_Work item_
Scan the data below. Pull out each line where "SQUARE" occurs.

[Records from a dataset]
----
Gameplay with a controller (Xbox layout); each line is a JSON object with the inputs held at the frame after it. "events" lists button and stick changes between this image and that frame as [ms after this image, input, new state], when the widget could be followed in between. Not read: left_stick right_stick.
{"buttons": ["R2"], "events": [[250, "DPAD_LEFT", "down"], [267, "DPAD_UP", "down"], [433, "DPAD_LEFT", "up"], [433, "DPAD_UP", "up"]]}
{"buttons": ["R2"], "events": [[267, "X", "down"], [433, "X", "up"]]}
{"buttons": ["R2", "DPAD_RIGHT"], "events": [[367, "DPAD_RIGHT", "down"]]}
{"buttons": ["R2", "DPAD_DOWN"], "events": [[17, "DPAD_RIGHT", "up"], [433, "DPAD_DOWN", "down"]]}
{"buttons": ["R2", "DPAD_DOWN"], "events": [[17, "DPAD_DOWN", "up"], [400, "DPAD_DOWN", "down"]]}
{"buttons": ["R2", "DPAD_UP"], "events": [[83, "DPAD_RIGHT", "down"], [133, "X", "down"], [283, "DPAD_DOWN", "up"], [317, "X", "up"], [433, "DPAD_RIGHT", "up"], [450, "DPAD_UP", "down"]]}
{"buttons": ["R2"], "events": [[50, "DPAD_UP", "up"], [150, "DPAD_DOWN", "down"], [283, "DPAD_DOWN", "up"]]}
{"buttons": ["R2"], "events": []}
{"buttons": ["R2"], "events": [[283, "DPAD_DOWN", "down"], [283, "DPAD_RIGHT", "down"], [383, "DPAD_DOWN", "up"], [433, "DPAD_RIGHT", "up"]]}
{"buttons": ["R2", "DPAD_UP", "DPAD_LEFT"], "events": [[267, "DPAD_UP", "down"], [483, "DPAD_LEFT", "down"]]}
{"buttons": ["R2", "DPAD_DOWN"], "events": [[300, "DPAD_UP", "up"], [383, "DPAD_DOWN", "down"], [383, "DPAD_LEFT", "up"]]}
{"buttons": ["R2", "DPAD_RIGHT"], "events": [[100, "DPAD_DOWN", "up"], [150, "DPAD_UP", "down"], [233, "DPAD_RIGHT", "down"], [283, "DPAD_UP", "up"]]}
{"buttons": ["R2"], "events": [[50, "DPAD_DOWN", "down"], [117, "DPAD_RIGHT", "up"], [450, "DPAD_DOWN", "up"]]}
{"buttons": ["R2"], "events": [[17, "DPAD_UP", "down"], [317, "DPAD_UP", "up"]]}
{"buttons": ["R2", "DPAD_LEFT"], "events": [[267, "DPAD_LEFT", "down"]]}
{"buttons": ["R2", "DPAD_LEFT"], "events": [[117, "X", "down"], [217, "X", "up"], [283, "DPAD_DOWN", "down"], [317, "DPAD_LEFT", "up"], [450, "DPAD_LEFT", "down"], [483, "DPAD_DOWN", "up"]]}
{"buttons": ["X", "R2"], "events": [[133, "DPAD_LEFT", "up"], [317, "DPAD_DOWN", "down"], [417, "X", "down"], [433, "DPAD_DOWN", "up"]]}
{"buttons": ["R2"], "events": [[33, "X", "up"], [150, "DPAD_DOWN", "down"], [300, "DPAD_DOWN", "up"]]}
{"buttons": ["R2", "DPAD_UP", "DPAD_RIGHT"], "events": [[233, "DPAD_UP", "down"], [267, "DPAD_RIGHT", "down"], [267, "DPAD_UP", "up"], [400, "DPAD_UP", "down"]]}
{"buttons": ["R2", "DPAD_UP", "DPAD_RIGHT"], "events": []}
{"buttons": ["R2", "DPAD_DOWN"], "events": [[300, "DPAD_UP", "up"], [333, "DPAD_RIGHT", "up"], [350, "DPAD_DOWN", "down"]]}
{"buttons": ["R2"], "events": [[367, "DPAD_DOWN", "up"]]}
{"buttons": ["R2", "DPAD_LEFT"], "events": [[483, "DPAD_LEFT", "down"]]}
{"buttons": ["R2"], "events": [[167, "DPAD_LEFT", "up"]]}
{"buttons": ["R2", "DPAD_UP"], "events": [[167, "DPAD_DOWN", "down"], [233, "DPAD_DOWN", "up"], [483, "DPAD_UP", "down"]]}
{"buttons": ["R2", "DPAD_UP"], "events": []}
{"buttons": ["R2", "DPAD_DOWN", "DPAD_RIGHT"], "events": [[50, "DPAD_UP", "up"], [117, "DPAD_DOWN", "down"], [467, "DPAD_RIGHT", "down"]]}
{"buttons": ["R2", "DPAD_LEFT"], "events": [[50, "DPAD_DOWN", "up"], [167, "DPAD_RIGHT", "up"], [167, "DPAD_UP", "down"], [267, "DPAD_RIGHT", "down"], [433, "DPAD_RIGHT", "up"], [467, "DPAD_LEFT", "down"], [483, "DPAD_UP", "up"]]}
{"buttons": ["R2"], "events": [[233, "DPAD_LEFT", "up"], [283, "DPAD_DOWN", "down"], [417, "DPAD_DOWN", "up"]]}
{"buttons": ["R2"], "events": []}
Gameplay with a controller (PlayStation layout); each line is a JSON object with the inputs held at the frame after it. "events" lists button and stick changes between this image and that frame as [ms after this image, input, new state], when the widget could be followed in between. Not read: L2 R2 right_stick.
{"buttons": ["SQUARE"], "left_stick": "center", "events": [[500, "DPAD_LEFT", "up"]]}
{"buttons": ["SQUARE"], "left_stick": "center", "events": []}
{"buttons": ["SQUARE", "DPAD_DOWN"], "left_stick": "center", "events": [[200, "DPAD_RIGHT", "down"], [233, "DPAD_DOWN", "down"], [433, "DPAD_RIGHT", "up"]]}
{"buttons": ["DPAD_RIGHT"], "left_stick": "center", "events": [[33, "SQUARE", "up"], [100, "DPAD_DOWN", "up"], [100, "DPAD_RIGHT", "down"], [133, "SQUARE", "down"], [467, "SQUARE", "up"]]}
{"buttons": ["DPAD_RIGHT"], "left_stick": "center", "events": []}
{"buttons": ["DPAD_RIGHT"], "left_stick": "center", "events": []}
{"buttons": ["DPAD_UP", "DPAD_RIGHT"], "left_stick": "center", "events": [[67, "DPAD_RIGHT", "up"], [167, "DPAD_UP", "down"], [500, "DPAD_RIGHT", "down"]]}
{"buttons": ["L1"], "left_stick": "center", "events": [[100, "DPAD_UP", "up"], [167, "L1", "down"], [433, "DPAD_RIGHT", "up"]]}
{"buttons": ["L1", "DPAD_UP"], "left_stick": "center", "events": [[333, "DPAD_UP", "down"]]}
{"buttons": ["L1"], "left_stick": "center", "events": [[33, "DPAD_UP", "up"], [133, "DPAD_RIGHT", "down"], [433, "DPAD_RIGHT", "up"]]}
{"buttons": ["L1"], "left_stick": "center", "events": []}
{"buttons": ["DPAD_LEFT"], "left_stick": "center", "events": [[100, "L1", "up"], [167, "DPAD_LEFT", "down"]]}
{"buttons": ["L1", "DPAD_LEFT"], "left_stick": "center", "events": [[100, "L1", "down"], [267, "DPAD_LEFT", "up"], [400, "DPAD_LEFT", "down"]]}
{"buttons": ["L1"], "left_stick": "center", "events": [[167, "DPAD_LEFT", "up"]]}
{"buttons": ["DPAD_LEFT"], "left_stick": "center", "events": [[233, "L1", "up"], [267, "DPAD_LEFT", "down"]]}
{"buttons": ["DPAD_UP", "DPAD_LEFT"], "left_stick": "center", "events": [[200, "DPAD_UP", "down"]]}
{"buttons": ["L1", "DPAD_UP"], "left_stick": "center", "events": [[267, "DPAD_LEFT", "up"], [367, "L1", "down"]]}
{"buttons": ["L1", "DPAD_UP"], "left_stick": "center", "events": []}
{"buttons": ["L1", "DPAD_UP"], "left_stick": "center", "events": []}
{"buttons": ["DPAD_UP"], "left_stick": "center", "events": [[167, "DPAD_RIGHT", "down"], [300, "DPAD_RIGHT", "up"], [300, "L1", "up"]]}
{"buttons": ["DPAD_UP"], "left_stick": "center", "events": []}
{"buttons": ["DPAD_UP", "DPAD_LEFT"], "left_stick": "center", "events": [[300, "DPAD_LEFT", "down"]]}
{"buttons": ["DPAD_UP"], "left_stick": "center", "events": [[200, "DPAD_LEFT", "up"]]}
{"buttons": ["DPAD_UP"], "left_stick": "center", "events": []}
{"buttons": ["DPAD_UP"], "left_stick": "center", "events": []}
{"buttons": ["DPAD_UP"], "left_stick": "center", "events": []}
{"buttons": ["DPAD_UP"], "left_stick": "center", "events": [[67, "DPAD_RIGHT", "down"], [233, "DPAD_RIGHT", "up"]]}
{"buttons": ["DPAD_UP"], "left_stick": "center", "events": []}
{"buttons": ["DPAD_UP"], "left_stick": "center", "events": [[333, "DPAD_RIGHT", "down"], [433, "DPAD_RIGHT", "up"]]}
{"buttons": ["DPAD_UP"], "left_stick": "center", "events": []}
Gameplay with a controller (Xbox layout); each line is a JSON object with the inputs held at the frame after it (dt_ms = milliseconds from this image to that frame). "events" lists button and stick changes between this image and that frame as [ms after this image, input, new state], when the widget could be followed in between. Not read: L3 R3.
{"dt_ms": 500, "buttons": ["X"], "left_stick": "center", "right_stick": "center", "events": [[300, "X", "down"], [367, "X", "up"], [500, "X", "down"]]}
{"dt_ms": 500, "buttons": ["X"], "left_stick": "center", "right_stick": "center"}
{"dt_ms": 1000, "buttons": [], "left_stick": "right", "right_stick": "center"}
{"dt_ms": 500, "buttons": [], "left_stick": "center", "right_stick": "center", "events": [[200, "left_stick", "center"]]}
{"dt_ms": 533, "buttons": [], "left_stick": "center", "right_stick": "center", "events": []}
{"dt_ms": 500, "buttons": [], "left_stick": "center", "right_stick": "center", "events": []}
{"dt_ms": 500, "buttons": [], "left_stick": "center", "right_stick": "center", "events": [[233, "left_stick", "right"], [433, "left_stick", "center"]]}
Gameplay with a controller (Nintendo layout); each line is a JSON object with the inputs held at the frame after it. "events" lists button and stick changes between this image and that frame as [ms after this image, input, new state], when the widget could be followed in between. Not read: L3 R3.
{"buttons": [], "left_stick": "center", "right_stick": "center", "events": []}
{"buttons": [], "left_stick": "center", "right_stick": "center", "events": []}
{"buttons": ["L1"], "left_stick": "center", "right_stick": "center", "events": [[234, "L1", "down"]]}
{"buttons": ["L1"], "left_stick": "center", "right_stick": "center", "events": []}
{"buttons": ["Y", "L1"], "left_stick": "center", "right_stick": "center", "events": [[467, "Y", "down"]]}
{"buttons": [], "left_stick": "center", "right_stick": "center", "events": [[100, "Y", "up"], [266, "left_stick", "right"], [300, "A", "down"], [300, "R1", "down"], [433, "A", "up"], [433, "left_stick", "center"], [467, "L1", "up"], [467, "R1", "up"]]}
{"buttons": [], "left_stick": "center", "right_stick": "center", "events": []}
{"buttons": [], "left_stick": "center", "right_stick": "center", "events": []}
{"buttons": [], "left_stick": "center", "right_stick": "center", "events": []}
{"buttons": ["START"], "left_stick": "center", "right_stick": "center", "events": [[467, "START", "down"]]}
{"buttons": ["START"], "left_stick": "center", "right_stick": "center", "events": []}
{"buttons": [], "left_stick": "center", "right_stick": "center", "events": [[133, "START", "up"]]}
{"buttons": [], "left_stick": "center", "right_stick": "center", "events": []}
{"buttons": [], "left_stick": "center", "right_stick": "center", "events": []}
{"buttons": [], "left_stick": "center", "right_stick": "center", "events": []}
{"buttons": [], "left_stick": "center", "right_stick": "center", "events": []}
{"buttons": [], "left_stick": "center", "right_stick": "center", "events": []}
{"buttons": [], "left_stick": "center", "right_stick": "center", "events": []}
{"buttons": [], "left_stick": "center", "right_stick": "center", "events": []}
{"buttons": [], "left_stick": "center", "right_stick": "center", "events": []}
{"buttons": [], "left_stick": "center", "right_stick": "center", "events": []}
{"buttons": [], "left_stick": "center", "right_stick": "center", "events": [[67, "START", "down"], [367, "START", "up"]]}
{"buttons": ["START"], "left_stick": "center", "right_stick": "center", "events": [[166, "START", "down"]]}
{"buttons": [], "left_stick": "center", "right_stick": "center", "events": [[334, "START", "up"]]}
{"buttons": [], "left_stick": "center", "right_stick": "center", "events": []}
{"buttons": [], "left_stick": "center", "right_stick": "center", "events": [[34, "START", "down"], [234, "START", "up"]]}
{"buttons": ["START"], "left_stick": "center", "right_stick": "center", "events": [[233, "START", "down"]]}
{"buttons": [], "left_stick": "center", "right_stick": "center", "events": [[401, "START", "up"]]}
----
_Task answer_
{"buttons": ["SQUARE"], "left_stick": "center", "events": [[500, "DPAD_LEFT", "up"]]}
{"buttons": ["SQUARE"], "left_stick": "center", "events": []}
{"buttons": ["SQUARE", "DPAD_DOWN"], "left_stick": "center", "events": [[200, "DPAD_RIGHT", "down"], [233, "DPAD_DOWN", "down"], [433, "DPAD_RIGHT", "up"]]}
{"buttons": ["DPAD_RIGHT"], "left_stick": "center", "events": [[33, "SQUARE", "up"], [100, "DPAD_DOWN", "up"], [100, "DPAD_RIGHT", "down"], [133, "SQUARE", "down"], [467, "SQUARE", "up"]]}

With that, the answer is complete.